After years of record foreign office acquisitions in DC, overseas capital ebbs for the first time since the recession
Net foreign investment sharply declined in 2018 and fell into the negative in Q1 2019
Though overseas capital flooded the Washington, DC office market at record levels from 2015-2017, net foreign investment (purchases by foreign investors minus dispositions by foreign investors) sharply declined in 2018 and fell into the negative in Q1 2019. As the nation’s capital, this government-anchored, cyclically durable and globally recognized office market will always hold appeal for foreign buyers, but a number of factors have created headwinds recently for cross-border investment:
- Lack of Trophy offerings: Foreign investors in Washington, DC heavily favor the downtown Trophy office segment, and over the past few years, there has rarely been more than one Trophy asset for sale at a time. It has been seven months since the last Trophy sale, and there is currently just one Trophy building being marketed. For comparison, over the preceding five years, a Trophy office building traded hands every four months on average.

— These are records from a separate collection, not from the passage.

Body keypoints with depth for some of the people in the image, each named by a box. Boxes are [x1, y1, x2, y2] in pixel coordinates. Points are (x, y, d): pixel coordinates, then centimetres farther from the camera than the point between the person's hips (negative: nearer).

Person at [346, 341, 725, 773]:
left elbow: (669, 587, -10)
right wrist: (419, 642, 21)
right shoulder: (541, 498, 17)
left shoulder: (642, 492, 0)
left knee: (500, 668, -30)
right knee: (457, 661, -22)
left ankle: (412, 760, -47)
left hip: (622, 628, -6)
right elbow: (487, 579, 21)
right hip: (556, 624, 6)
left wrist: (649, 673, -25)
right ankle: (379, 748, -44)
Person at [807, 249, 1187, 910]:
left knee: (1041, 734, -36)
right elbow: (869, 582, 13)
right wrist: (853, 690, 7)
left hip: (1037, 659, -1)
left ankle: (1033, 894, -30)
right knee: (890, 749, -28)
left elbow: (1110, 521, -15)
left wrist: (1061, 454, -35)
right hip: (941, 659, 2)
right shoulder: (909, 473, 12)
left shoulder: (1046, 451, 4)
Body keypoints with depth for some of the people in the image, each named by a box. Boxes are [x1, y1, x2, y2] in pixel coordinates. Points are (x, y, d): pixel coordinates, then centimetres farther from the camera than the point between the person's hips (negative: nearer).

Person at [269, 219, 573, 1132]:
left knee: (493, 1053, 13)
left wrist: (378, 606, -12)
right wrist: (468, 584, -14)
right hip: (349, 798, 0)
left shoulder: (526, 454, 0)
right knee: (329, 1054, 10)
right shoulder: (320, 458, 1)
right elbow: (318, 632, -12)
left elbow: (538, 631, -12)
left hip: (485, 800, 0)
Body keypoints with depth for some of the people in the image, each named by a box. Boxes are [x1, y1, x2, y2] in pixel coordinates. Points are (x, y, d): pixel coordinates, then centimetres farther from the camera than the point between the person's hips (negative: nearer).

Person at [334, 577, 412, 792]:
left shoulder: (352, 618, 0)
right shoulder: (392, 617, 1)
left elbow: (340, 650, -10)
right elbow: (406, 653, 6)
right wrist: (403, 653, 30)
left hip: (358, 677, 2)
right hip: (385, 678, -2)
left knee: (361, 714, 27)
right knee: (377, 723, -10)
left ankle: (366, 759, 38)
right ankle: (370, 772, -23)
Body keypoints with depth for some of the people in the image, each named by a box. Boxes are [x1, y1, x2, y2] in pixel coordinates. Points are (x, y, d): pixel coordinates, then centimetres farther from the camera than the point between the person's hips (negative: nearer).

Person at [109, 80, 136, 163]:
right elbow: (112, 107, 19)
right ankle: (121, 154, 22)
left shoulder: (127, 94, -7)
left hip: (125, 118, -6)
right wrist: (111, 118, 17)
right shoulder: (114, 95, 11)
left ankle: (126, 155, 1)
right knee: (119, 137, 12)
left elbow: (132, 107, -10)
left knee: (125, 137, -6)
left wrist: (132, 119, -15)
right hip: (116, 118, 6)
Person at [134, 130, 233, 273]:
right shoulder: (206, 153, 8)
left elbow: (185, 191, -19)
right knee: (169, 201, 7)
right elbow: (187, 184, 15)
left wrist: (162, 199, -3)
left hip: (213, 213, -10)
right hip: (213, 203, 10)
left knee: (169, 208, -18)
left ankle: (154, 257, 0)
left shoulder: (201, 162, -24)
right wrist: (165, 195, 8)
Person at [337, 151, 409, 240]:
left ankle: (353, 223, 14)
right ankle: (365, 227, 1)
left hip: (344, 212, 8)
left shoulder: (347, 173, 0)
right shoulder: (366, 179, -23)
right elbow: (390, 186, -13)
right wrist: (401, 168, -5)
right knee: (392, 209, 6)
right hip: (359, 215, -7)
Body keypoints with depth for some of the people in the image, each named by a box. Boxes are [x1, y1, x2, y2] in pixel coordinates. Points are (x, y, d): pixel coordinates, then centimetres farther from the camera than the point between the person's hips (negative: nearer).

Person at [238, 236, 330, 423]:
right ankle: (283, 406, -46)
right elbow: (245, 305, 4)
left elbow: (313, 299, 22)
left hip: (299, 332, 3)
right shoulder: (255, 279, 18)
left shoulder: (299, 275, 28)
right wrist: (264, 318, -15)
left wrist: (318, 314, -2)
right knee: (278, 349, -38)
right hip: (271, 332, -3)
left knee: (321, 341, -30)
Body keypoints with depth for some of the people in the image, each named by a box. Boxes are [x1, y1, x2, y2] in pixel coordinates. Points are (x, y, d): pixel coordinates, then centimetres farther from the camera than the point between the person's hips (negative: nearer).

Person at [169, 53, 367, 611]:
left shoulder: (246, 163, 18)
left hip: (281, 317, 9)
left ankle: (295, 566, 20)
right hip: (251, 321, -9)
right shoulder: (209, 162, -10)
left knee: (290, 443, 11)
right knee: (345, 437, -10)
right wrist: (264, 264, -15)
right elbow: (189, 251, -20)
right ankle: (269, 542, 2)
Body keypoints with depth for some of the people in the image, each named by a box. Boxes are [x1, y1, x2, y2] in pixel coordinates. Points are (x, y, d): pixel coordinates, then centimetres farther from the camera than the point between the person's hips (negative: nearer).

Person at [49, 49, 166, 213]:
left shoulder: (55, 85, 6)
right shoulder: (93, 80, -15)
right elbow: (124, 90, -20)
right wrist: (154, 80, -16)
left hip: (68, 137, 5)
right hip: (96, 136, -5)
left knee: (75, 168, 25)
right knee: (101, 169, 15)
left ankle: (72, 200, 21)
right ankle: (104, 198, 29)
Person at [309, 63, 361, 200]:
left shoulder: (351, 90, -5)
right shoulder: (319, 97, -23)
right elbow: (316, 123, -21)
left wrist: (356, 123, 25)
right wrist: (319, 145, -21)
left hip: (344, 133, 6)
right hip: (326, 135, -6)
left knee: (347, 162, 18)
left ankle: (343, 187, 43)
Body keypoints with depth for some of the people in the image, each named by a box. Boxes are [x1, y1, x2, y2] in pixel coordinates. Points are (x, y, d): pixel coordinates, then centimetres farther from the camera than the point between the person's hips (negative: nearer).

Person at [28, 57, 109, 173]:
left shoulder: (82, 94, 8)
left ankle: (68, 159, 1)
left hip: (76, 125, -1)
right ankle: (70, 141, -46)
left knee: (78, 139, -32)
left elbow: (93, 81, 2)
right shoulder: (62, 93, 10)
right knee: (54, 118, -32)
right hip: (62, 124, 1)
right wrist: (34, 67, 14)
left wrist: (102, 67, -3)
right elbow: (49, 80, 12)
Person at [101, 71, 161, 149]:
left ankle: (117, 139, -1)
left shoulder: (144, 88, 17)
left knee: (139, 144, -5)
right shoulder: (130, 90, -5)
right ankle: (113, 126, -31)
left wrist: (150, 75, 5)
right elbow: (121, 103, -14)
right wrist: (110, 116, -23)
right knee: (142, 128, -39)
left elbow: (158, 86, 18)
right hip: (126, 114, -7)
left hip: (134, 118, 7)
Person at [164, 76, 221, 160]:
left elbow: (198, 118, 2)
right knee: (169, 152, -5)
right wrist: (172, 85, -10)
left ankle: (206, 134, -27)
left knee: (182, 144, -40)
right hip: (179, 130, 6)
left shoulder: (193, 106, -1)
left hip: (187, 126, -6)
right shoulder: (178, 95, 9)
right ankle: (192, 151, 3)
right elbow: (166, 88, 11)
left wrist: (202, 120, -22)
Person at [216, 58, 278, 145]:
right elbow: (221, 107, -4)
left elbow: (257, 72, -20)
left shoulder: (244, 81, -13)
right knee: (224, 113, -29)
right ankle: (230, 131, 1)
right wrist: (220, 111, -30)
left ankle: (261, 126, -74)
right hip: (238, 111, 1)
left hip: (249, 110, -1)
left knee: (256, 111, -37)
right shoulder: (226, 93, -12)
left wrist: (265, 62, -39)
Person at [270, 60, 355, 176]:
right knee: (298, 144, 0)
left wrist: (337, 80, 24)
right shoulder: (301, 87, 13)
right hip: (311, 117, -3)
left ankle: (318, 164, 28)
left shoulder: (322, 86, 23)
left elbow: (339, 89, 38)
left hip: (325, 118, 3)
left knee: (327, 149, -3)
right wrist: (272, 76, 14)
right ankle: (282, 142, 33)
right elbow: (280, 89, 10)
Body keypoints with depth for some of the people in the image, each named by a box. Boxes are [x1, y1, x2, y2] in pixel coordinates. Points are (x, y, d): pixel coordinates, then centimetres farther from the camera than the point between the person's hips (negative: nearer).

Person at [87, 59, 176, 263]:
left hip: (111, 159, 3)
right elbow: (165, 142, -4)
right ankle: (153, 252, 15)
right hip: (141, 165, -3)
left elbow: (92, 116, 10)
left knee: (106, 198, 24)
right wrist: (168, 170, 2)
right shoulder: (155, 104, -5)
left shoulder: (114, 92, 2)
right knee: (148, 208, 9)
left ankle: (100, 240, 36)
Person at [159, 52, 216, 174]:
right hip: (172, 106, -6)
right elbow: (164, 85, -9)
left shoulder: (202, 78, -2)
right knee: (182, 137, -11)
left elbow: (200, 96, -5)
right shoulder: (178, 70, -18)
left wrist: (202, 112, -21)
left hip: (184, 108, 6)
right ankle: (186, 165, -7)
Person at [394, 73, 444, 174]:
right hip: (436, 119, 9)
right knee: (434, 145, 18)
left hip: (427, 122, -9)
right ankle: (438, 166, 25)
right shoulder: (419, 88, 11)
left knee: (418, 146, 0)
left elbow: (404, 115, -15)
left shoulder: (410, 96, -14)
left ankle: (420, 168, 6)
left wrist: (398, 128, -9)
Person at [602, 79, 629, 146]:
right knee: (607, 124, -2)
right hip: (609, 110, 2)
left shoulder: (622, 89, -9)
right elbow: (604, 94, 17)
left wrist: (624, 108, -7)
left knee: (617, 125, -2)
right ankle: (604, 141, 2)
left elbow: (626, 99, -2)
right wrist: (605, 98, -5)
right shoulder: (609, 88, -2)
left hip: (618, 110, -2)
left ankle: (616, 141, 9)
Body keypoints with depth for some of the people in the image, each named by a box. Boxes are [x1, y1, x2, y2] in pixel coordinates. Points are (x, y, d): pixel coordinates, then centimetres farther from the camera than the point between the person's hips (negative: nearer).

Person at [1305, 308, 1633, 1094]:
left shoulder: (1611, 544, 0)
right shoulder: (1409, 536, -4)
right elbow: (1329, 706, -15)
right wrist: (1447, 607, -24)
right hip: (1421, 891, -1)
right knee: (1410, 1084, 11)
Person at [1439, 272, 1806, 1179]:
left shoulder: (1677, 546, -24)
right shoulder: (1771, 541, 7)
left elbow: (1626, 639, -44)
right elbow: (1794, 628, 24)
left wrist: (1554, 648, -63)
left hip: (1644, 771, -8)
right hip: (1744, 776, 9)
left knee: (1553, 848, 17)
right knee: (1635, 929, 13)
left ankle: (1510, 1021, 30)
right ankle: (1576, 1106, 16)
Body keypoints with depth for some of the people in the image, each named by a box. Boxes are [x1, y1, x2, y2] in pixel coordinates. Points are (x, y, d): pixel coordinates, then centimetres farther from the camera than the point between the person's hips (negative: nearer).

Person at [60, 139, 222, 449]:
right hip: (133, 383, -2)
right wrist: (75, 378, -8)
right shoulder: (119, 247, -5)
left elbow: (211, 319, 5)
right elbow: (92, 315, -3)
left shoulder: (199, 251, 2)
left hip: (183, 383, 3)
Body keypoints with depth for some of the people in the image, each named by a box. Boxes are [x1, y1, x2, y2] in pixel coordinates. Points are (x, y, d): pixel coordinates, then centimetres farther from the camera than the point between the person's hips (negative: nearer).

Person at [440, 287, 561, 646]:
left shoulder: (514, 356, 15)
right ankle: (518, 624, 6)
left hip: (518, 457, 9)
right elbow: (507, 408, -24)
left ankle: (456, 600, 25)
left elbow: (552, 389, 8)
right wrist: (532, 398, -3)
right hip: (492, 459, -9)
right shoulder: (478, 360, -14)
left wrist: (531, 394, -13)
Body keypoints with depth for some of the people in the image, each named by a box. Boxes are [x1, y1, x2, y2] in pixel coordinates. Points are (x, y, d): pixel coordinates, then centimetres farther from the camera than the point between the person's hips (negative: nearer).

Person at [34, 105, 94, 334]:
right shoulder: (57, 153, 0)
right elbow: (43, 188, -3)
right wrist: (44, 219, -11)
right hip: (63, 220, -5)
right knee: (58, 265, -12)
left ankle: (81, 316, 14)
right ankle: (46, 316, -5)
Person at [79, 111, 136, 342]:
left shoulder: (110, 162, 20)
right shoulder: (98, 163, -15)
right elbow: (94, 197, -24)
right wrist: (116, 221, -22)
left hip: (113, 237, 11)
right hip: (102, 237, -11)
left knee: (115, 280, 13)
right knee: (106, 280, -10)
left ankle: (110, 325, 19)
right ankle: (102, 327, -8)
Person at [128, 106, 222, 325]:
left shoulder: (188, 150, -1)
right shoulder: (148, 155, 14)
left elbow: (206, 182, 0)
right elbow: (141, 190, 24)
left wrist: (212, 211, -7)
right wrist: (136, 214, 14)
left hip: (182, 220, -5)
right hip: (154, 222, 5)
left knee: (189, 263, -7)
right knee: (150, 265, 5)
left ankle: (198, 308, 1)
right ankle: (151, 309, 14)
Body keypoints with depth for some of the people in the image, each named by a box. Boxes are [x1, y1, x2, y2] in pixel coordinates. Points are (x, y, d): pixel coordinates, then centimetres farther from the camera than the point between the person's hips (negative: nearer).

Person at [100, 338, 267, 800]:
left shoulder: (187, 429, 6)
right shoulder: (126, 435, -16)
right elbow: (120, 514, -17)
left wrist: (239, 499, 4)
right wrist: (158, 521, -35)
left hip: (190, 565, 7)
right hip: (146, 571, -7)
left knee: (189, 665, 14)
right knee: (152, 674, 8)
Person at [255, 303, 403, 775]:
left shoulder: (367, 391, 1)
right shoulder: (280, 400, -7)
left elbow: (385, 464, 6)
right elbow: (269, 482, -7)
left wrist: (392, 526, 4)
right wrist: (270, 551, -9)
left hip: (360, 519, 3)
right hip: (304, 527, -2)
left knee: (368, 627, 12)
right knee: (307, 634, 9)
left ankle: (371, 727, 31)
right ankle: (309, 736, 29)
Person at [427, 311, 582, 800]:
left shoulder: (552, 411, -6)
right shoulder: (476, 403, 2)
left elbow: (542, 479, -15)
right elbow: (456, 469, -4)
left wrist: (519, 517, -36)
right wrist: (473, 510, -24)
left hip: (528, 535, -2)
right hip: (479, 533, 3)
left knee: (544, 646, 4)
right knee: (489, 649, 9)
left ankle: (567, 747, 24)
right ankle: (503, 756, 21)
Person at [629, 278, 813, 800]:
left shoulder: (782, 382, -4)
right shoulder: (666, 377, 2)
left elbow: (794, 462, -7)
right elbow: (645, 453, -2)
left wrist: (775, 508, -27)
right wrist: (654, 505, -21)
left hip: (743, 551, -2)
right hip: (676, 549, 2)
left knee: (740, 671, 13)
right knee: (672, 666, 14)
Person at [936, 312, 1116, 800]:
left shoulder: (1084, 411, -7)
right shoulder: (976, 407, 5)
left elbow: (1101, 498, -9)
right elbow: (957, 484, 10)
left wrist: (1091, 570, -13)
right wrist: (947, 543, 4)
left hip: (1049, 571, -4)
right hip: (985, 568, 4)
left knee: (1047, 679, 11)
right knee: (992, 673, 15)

- Pricing/rent disconnect & cap rate compression: The competition for DC’s limited Trophy offerings has led to a series of record-priced sales over the past few years despite a complete lack of underlying rent growth. In fact, Trophy rents declined by 2.4% between 2017 and Q1 2019. Absent any growth in rental income, Trophy cap rates compressed to an average of 4.0%-4.25%, pushing many investors to seek higher yield in other real estate markets or other asset classes altogether. A thinning buyer pool in the face of elevated pricing expectations caused nine buildings to be pulled from the market in 2018 after failing to achieve their pricing guidance, including two that were targeting more than $1,000 p.s.f.
- Rising hedging costs: Fluctuations in the U.S. dollar have driven up the hedging costs associated with owning dollar-denominated assets including U.S. real estate. Currently exceeding 2% of total investment for European buyers, these costs erode potential returns and dramatically narrow the field of office investment opportunities that make financial sense.
- Tightened CFIUS restrictions: As a result of the Foreign Investment Risk Review Modernization Act of 2018 (FIRRMA), a broadened range of foreign investments are subject to review by the Committee on Foreign Investment in the U.S. (CFIUS). This process has the potential to impede or prevent foreign purchases of buildings that are leased to the federal government or are even proximate to such buildings. Needless to say, a sizeable portion of the Washington, DC office inventory falls into these categories.
- Although these factors have dampened demand and volume in Q1, expect foreign capital to return to Washington, DC over the remainder of the year. There are currently four stabilized, core-profile Trophy/Class A offerings on the market alongside an additional six coming to the market, according to JLL Research, and these opportunities are certain to attract overseas investors.